╭─ TEXTE PROPOSÉ

Mais au cours des visites que ma mère nous faisait, je ne pouvais m´empêcher de constater qu´elle mangeait de moins en moins et digérait de plus en plus mal. Je tenais à lui éviter des troubles intestinaux  et à faciliter sa digestion. C´est pourquoi j´évitais de lui servir des carottes et m´efforcais que l´on ne lui en servît pas.

Cette histoire semble dérisoire et ridicule comme tous les souvenirs que je raconte sur ma petite enfance, mais c´est spontanément qu´ils me reviennent à la mémoire et qu´ils sont liés à d´autres moment de ma vie d´adulte et de retraité. C´est la raison pour laquelle je ne les crois pas si innocents, même s´il m´est difficile d´en comprendre totalement la signification. Ils montrent certes l´attachement que j´ai toujours porté à ma mère et le manque qu´elle représente pour moi plus de vingt ans après sa mort. Je ne doute cependant pas que certaines évocations soient ambiguës. Ma mère a été enceinte de moi en pleine guerre alors qu´elle avait plus de 40 ans. Elle m´a toujours dit que mon père était ravi et qu´il souhaitait depuis longtemps avoir un garcon. Il m´a vu deux mois avant d´être arrêté par la Gestapo et de mourir en Allemagne dans un camp de concentration. Il n´empêche que ma mère m´a dit un jour, pendant que j´étais seul avec elle dans une institution de la région parisienne et qu´elle avait plus de 80 ans : "Tu n´étais pas souhaité mais tu as été bien accueilli". Cette phrase, qui se voulait sans doute bienveillante à mon égard, m´est toujours restée sur le coeur pour ne pas dire l´estomac, comme des carottes mal digérées.

╰─

CONSIGNES
- a) Relevez dans le texte proposé toutes les indications chiffrées d'âge ou de durée.
- b) Recopiez le texte proposé depuis "Mais au cours" jusqu'à "lui en servît pas." inclus.

╭─ DONNÉES EXTRAITES

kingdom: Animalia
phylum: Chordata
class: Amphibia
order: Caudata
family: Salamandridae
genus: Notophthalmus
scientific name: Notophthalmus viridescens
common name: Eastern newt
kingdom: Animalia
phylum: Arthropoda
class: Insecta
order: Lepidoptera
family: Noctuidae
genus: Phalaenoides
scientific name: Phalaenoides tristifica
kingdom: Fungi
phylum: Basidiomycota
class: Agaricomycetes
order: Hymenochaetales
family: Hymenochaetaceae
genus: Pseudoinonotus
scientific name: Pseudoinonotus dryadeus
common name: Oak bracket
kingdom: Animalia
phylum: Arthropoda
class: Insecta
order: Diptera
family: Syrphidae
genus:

╰─

CORRIGÉ
- a) plus de vingt ans ; plus de 40 ans ; deux mois ; plus de 80 ans

- b)
Mais au cours des visites que ma mère nous faisait, je ne pouvais m´empêcher de constater qu´elle mangeait de moins en moins et digérait de plus en plus mal. Je tenais à lui éviter des troubles intestinaux  et à faciliter sa digestion. C´est pourquoi j´évitais de lui servir des carottes et m´efforcais que l´on ne lui en servît pas.